Thanks for the response. Here is something interesting from INTEL

Sunday October 10 12:29 AM ET
Intel Scientist Sees Chip Size, Design Limits - NYT
NEW YORK (Reuters) - After 30 years of progress in the quest to make cheaper and faster computers, an Intel researcher said scientists may have reached the limit of their ability to scale down a silicon transistor crucial to the technology revolution, The New York Times reported Saturday.

Citing an article in the journal Science, the Times reported that Paul Packan, a scientist with Intel Corp., the world's largest chipmaker, said semiconductor engineers have not found ways around basic physical limits beyond the generation of silicon chips that will begin to appear next year.

Packan called the apparent impasse ''the most difficult challenge the semiconductor industry has ever faced.'

''These fundamental issues have not previously limited the scaling of transistors,' Packan wrote in the Sept. 24 issue of Science. ''There are currently no known solutions to these problems.'

For more than 30 years, the computer industry has relied on a phenomenon known as Moore's Law, named after Intel co-founder Gordon Moore, which was the basic force underlying the computer revolution and the rise of the Internet, the Times said.

The law held that as transistors were scaled ever smaller -- doubling in capacity about every 18 months -- computer performance rose and the cost of computer technology dropped. It had been assumed that the progress would hold for at least another decade.

Packan said the next step along Moore's Law's progression would be to develop transistors that are composed of fewer than 100 atoms -- beyond the ability of semiconductor engineers to control.

Executives at Intel cautioned against seeing the problem as insurmountable, adding they were confident answers could be found.

But Dennis Allison, a Silicon Valley physicist and computer designer, told the Times, ''The fact that this warning comes from Intel's process group is really significant. This says that they see actual limits.'

If the miniaturization process for silicon-based transistors is halted, hopes for continued progress would have to be based on new materials, new transistor designs and advances like molecular computing, the Times reported.

Packan's report will be echoed by researchers from the University of Glasgow in a paper to be presented in December at a conference in Washington, the Times reported.

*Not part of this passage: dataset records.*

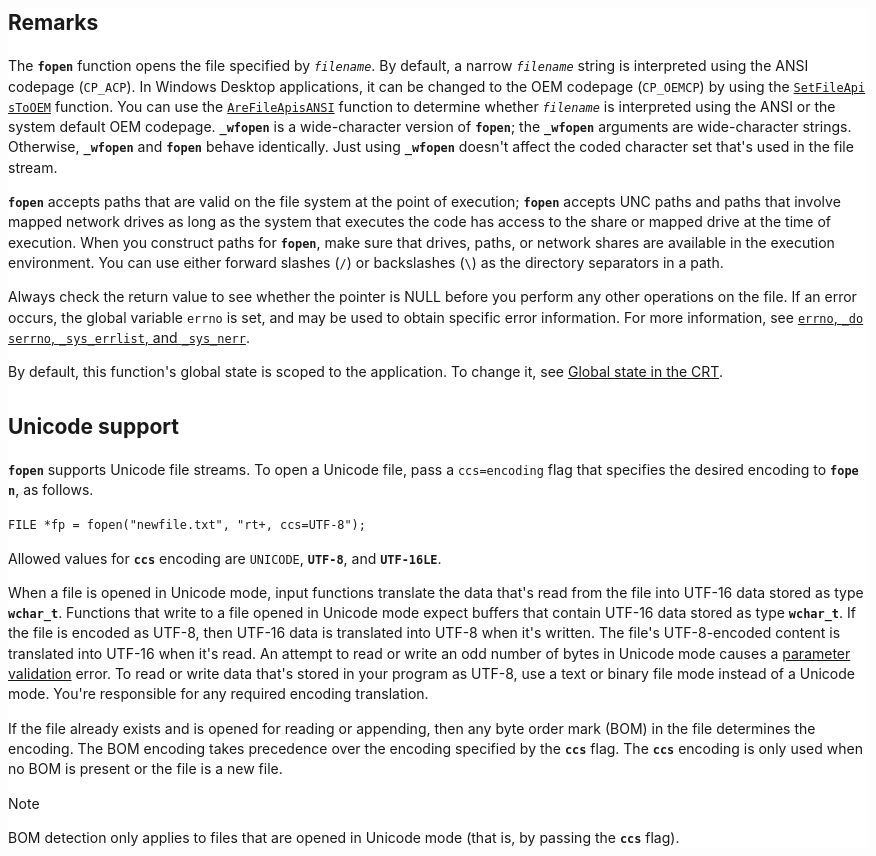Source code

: ## Remarks

The **`fopen`** function opens the file specified by *`filename`*. By default, a narrow *`filename`* string is interpreted using the ANSI codepage (`CP_ACP`). In Windows Desktop applications, it can be changed to the OEM codepage (`CP_OEMCP`) by using the [`SetFileApisToOEM`](/windows/win32/api/fileapi/nf-fileapi-setfileapistooem) function. You can use the [`AreFileApisANSI`](/windows/win32/api/fileapi/nf-fileapi-arefileapisansi) function to determine whether *`filename`* is interpreted using the ANSI or the system default OEM codepage. **`_wfopen`** is a wide-character version of **`fopen`**; the **`_wfopen`** arguments are wide-character strings. Otherwise, **`_wfopen`** and **`fopen`** behave identically. Just using **`_wfopen`** doesn't affect the coded character set that's used in the file stream.

**`fopen`** accepts paths that are valid on the file system at the point of execution; **`fopen`** accepts UNC paths and paths that involve mapped network drives as long as the system that executes the code has access to the share or mapped drive at the time of execution. When you construct paths for **`fopen`**, make sure that drives, paths, or network shares are available in the execution environment. You can use either forward slashes (`/`) or backslashes (`\`) as the directory separators in a path.

Always check the return value to see whether the pointer is NULL before you perform any other operations on the file. If an error occurs, the global variable `errno` is set, and may be used to obtain specific error information. For more information, see [`errno`, `_doserrno`, `_sys_errlist`, and `_sys_nerr`](../errno-doserrno-sys-errlist-and-sys-nerr.md).

By default, this function's global state is scoped to the application. To change it, see [Global state in the CRT](../global-state.md).

## Unicode support

**`fopen`** supports Unicode file streams. To open a Unicode file, pass a `ccs=encoding` flag that specifies the desired encoding to **`fopen`**, as follows.

`FILE *fp = fopen("newfile.txt", "rt+, ccs=UTF-8");`

Allowed values for **`ccs`** encoding are `UNICODE`, **`UTF-8`**, and **`UTF-16LE`**.

When a file is opened in Unicode mode, input functions translate the data that's read from the file into UTF-16 data stored as type **`wchar_t`**. Functions that write to a file opened in Unicode mode expect buffers that contain UTF-16 data stored as type **`wchar_t`**. If the file is encoded as UTF-8, then UTF-16 data is translated into UTF-8 when it's written. The file's UTF-8-encoded content is translated into UTF-16 when it's read. An attempt to read or write an odd number of bytes in Unicode mode causes a [parameter validation](../parameter-validation.md) error. To read or write data that's stored in your program as UTF-8, use a text or binary file mode instead of a Unicode mode. You're responsible for any required encoding translation.

If the file already exists and is opened for reading or appending, then any byte order mark (BOM) in the file determines the encoding. The BOM encoding takes precedence over the encoding specified by the **`ccs`** flag. The **`ccs`** encoding is only used when no BOM is present or the file is a new file.

> [!NOTE]
> BOM detection only applies to files that are opened in Unicode mode (that is, by passing the **`ccs`** flag).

Here is a response from a poster on the subject-->
Here's some good news for IRSN investors. For years IRSN chip stacking and 3-d interconnects have been behind the much cheaper and easier to implement technologies of single chip miniturization with concomitant increase in the number of transistors that can be placed on an individual die. Now Intel scientist claims that the limits of miniturization have have been reached with current technology.
Let's see if IRSN can capitalize on this breather to begin to commercially introduce the speed and size technology which 3-d chip stacking can achieve and which IRSN has spent so much time developing. Wouldn't this be a good time to approach the big DRAM and microprocessor companies with a technology that can continue to increase speed of computing by using a different strategy, one that IRSN can develop for them?